Apollo Masters Corp. Fire
- Date: February 6, 2020
- Duration: 3:00:00
- Venue: Apollo Masters Corporation
- Location: 101 W. Lincoln St. Banning, California, USA; 33°55′20″N 116°52′38″W﻿ / ﻿33.9221°N 116.8773°W;
- Cause: Undetermined
- Outcome: Temporary closure of Apollo Masters
- Deaths: None
- Injuries: None

= Apollo Masters Corporation fire =

Fire of lacquer disc manufacturing plant

The Apollo Masters Corporation fire occurred on February 6, 2020, in Banning, California. Apollo Masters was the only U.S. based manufacturing plant for producing lacquer discs used in pressing vinyl records. The destruction of the plant caused a ripple effect throughout the vinyl record industry, as it left only one operating lacquer plant in the world.

== The fire ==
The fire began just before 8 a.m., setting off three fire alarms and five or six explosions from within the building. The cause of the fire is presently undetermined. The inferno required eighty-two firefighters to extinguish it, spanning a total of three hours. Despite this, Banning High School which was not too far from the incident was not evacuated, and no staff nor students were harmed. In addition, while the building suffered complete destruction, none of the employees were injured.

== Effect on record industry ==
Before the fire, Apollo Masters was one of two factories worldwide to manufacture lacquer discs to be shipped to vinyl mastering studios. There, the blank lacquer would be cut from the master tape or digital source recording to produce a master from which metal molds are produced, for use in pressing the vinyl records. With the destruction of Apollo Masters, producing lacquer discs fell solely to a small Japanese company, MDC (ja). This caused a significant strain on the industry, as Apollo Masters was responsible for 70-85% of lacquer production. As a result of the strain, orders became backlogged and delayed, with priority falling to countries with bigger volumes of orders, such as the United Kingdom and the United States. Rebuilding of the facility is uncertain, as it would require hazardous waste remediation and navigating California's environmental laws.

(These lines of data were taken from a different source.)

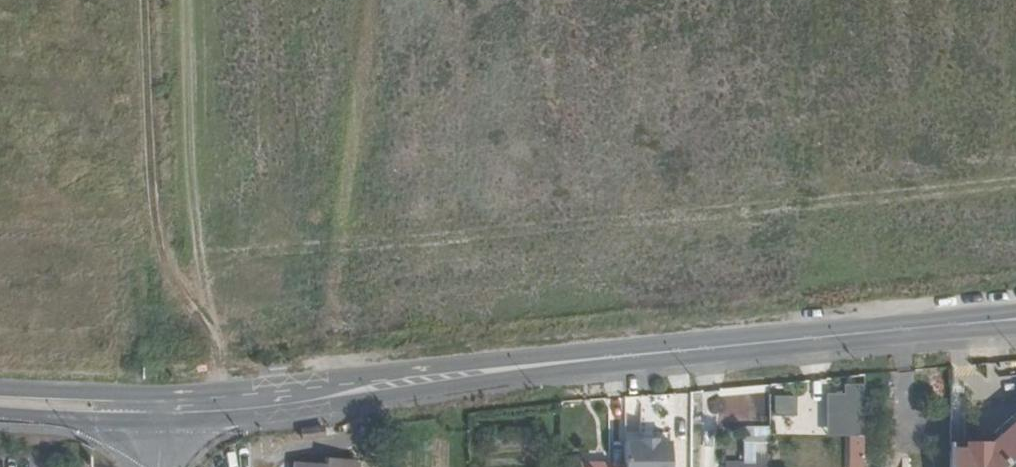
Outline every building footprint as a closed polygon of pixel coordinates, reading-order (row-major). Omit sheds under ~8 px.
[(845,394),(825,394),(827,436),(865,435),(863,383),(844,384),(845,394)] [(797,397),(776,396),(775,416),(796,417),(797,397)] [(952,466),(1015,466),(1015,419),(983,442),(968,442),(952,454),(952,466)] [(767,441),(743,442),(744,460),(724,461),(724,466),(767,466),(767,441)] [(364,452),(328,449),(328,454),(297,451),(296,466),(363,466),(364,452)] [(581,454),(581,466),(626,466),(626,457),(598,457),(599,454),(581,454)]
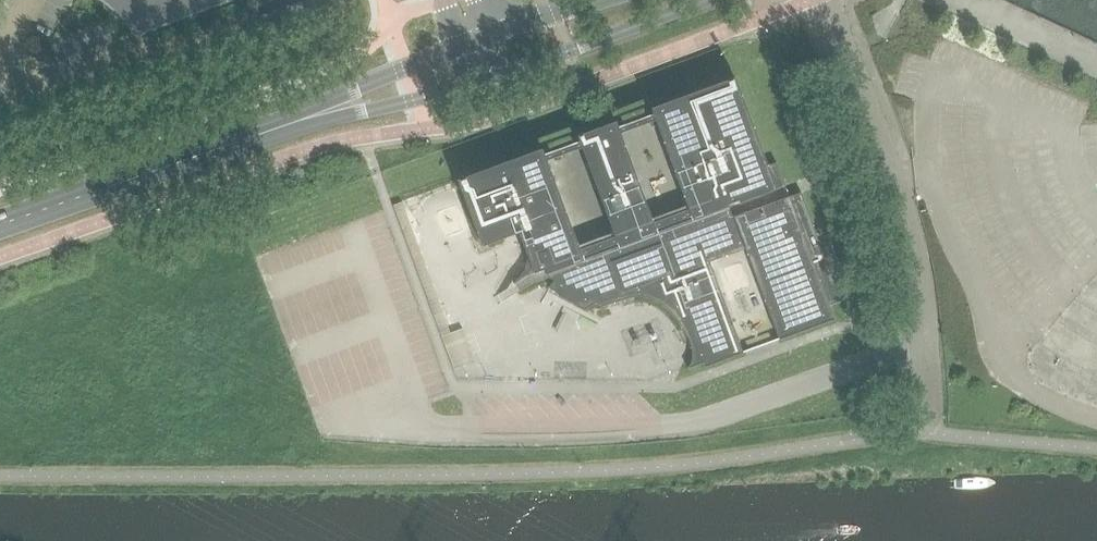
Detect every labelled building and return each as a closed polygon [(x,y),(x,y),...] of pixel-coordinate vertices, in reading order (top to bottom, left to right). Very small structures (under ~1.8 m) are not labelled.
[(141,31),(226,0),(104,0),(141,31)] [(262,14),(268,30),(316,13),(311,0),(301,0),(262,14)] [(543,149),(542,150),(544,155),(462,185),(460,180),(458,181),(460,186),(461,186),(483,245),(519,232),(520,233),(525,247),(526,251),(526,253),(527,254),(527,255),(527,256),(527,257),(527,258),(527,260),(527,261),(527,262),(527,263),(527,264),(526,265),(526,266),(526,267),(525,268),(525,269),(525,270),(524,271),(524,272),(523,273),(522,274),(522,275),(521,276),(520,277),(519,278),(518,279),(515,283),(514,284),(518,291),(519,291),(545,276),(549,277),(555,280),(548,288),(558,293),(557,294),(571,302),(586,310),(591,305),(596,303),(603,307),(617,302),(635,297),(643,297),(654,300),(661,304),(672,314),(683,329),(688,339),(692,350),(692,353),(692,361),(688,368),(688,369),(705,364),(706,367),(743,353),(744,353),(743,352),(779,339),(780,340),(835,320),(829,305),(841,301),(801,192),(789,197),(776,163),(768,166),(737,84),(735,78),(734,79),(736,84),(655,114),(653,108),(652,109),(654,114),(656,120),(689,210),(654,223),(621,133),(619,127),(617,122),(615,122),(617,128),(582,141),(580,136),(578,136),(580,142),(583,148),(616,237),(580,250),(547,161),(545,155),(543,149)] [(393,205),(441,336),(450,333),(402,202),(393,205)] [(441,336),(454,370),(475,362),(462,328),(450,333),(441,336)]
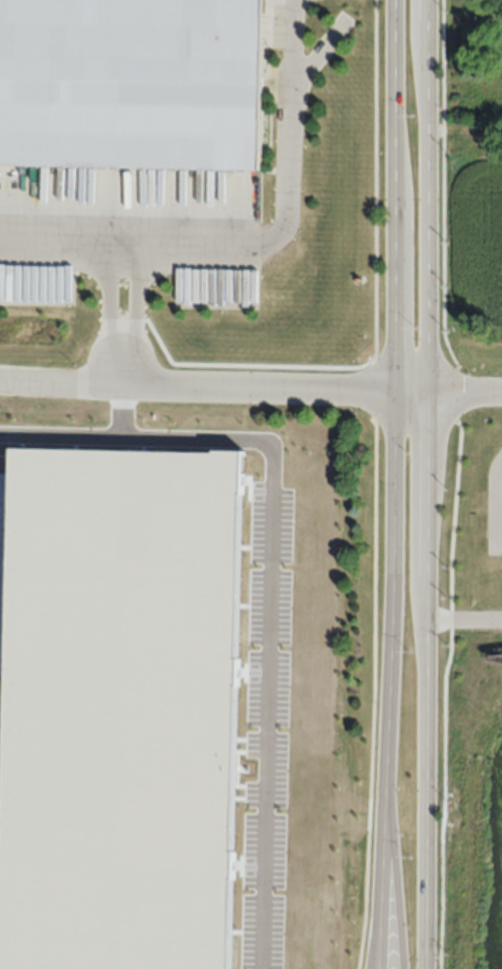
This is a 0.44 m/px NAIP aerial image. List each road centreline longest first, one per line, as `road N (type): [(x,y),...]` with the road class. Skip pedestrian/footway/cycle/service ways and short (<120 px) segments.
road 1 (secondary): [(393,0),(393,389),(377,968)]
road 2 (secondary): [(422,968),(426,0)]
road 3 (residential): [(501,391),(164,386),(120,363)]
road 4 (trunk): [(383,770),(405,968)]

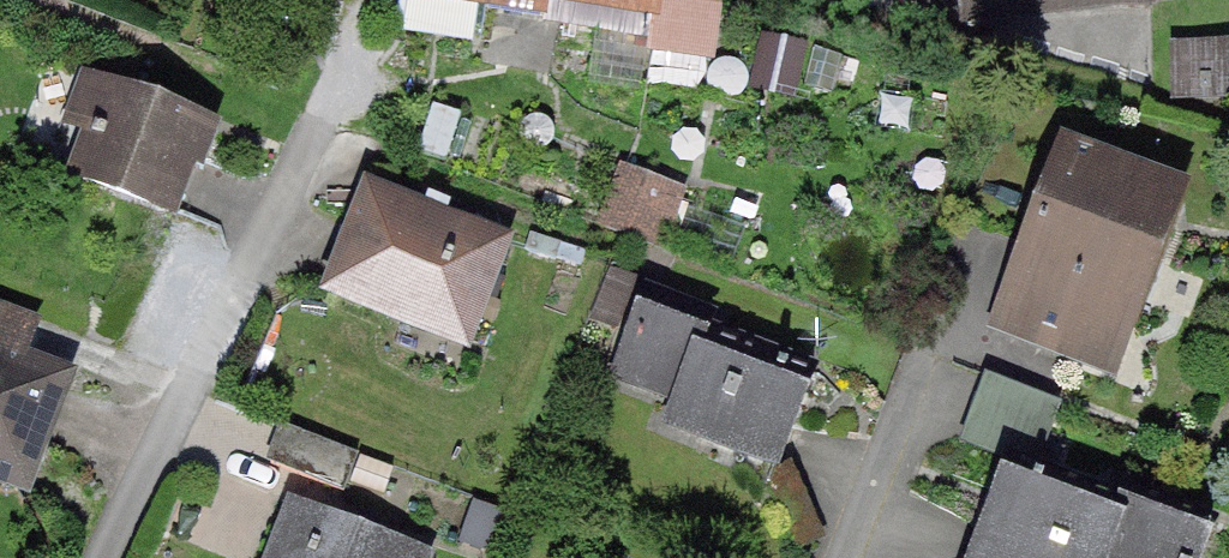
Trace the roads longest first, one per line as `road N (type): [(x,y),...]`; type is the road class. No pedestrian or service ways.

With a decrease in lacquer production, some vinyl pressing plants turned to alternate means of producing records, including direct metal mastering, a costly method of producing records with copper instead of lacquer.

The fire also brought together the vinyl industry community, resulting in the creation of Vinyl Record Manufacturers Association of North America (VRMA), devoted to strengthening the industry. Around fifty companies are involved with the association, working together to increase the amount of lacquer production plants and prevent a repeat of any event similar to the Apollo Masters fire.